*** Opening Text section ***
Asia’s biggest economy & the world’s second largest economy is slowing, the Federal Reserve is about to kick off an interest rate tightening cycle, and China has just devalued its currency. Is this the repeat of Asian Financial crisis we saw in 1997? There are certainly parallels, but important differences as well. This time around, Asian economies have stronger current account balances, fiscal positions and foreign exchange reserves that provide a thicker buffer against turbulence. In addition, the exchange pegs that existed at that point have seen significant changes as well.

China’s Yuan devaluation comes on top of a steep slowdown in the world’s second-biggest and Asia’s biggest economy (Japan was No. 1 back in 1994) and a commodities slump that is hurting nations from Brazil to Australia, Malaysia and South Africa. Chinese companies now threaten to displace exports from Asian and emerging market competitors just as the U.S. Federal Reserve prepares to raise interest rates for the first time since the global financial crisis.

Analysts have also questioned China’s growth outlook although it posted economic growth of 7% year on-year in the second quarter, unchanged from the first quarter. They point out that Chinese growth cannot be sustained in the second half of the year given the exports decline and the drop in financial services’ contribution to the economy following the Chinese equity rout. They said a lot more may be needed to achieve this year’s target growth rate of 7% for the economy, given the weaker-than-expected macroeconomic data in recent weeks. To-date, Beijing has cut interest rates four times since November and also reduced the amount of money that banks need to keep with the central bank. Also, large infrastructure projects continue to have funding. However, the good news is that falling real estate prices in China, which were seen as a very big threat, have started to stabilize.

Let’s take a look at why is this happening? After the sub-prime crisis in the US and the steep fall in markets following the Lehman Brothers bust, the world has tried to solve the problem by throwing more and more money at the problem – money printed and lent out at near zero interest rates almost all over the developed world.
*** Closing Text section ***
*** Opening Given data ***
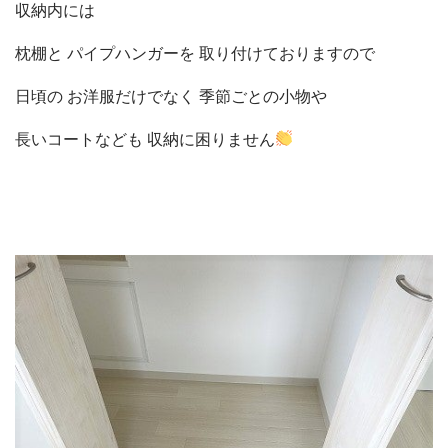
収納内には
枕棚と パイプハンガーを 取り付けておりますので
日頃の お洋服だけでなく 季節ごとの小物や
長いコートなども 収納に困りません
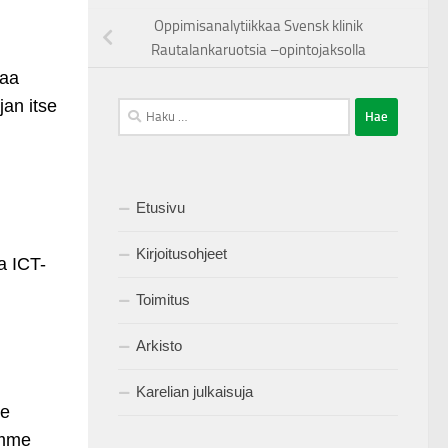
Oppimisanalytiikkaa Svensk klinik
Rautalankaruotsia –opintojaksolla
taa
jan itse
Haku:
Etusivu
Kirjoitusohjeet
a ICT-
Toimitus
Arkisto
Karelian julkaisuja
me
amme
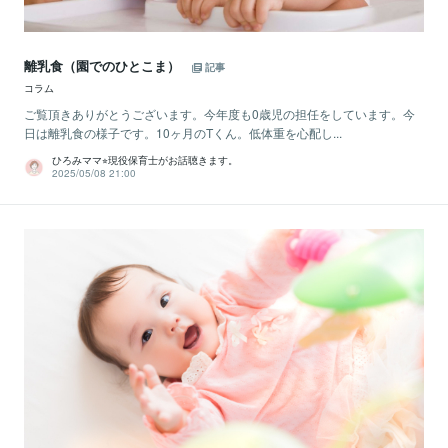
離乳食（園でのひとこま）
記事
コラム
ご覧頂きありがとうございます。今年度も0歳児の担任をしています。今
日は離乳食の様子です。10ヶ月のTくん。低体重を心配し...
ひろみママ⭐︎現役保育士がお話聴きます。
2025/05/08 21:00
*** Closing Given data ***
*** Opening Given data ***
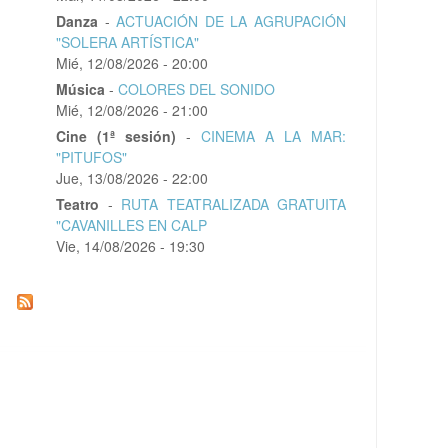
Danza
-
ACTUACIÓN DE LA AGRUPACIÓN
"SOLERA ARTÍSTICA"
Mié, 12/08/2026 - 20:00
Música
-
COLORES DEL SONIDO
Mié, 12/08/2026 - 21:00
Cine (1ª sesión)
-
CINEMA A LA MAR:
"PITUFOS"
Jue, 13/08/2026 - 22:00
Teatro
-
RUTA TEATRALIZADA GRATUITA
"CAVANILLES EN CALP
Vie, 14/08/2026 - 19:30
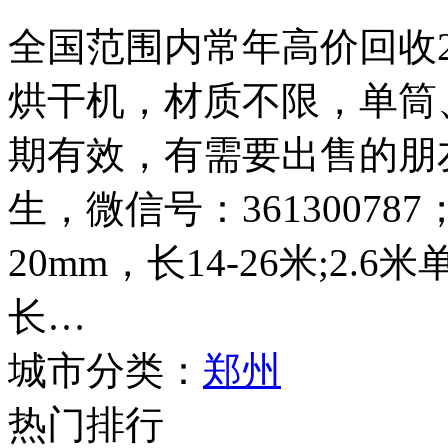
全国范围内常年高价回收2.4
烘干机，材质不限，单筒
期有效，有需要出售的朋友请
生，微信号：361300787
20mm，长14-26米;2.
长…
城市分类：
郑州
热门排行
*** Closing Given data ***
*** Opening Given data ***
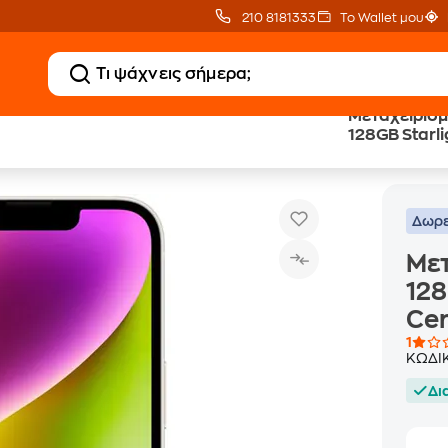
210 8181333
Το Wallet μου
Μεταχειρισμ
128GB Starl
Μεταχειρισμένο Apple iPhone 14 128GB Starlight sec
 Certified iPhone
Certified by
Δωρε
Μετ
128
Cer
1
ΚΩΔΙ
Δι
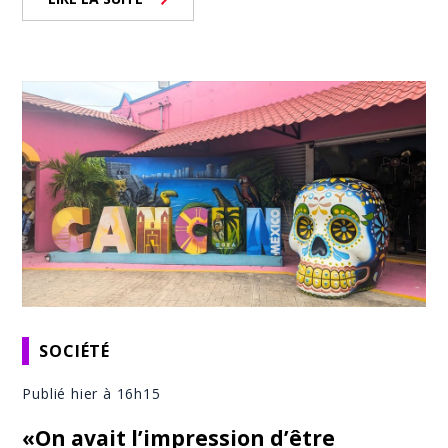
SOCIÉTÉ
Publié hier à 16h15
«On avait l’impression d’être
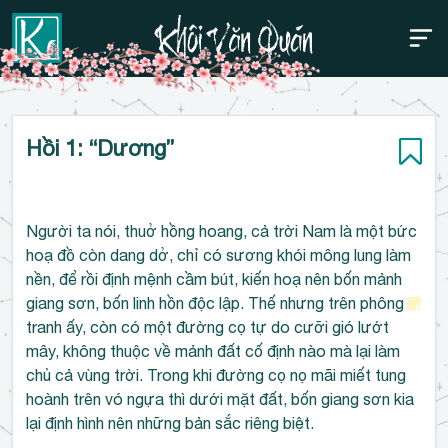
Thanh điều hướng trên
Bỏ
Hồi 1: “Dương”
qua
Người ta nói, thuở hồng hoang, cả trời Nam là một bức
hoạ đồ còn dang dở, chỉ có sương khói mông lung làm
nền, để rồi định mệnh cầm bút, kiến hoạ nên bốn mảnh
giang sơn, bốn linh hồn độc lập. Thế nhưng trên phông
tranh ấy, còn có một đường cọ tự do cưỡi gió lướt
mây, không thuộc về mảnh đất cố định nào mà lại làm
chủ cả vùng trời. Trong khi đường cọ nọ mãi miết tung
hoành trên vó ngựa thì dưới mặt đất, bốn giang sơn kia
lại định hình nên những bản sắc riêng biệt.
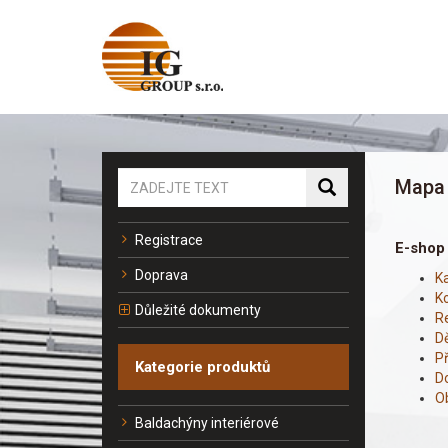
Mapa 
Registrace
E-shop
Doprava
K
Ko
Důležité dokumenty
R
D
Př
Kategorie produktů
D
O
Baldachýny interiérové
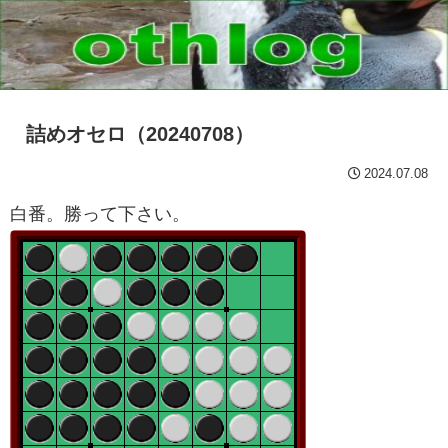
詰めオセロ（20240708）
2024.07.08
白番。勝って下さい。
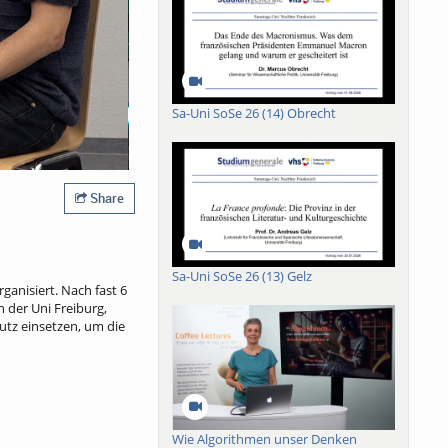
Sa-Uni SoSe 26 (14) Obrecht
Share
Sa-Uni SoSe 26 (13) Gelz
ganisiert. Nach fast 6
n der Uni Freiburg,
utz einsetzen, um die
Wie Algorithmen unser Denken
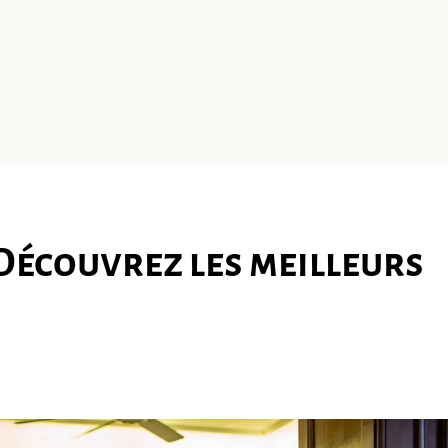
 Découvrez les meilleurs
*** Closing Given data ***
**Written task:** Continue the article on China's economic slowdown and the yuan devaluation, starting after its final sentence. The records are not needed for this work.

**Result:**
The US, after seven years of grappling with the problem, is still making only intermittent noises about raising interest rates; if the markets continue to crash and the global economy slows down, it may yet chicken out; Europe is keeping near zero rates in the hope growth will revive even as Greece is trashing about for survival; Japan kept the money-printing presses working overtime for more than a decade, but has, under Shinzo Abe, gone back to the same trick of monetary expansion.

The Chinese are unable to grapple with the new challenges that come with becoming the world’s second largest economy and key driver of demand. Two issues are paramount: one, there is huge financial repression, where Chinese savers are paid low returns and the cheap money raised from them has been invested uneconomically in unwanted infrastructure; and two, while financial repression helped fund investment-led growth over the last three decades, today it is constricting consumption – which is what China needs to boost internal growth.

India could use the opportunity provided by China’s problems to get its own growth engines revving. The tumult in China’s stock markets has turned into a blessing for Indian shareholders. Investors who poured into India in 2014 pulled back this year over concerns about taxes and the slow pace of reforms, preferring markets such as China, Taiwan and South Korea..

Now, fears about Chinese stock market volatility and Beijing’s interventions are overriding those concerns and driving them back to India. In this way India can have a much bigger pie of global capital which it can use to fund infrastructure requirements.

We find India a good alternative, given its improved macro data.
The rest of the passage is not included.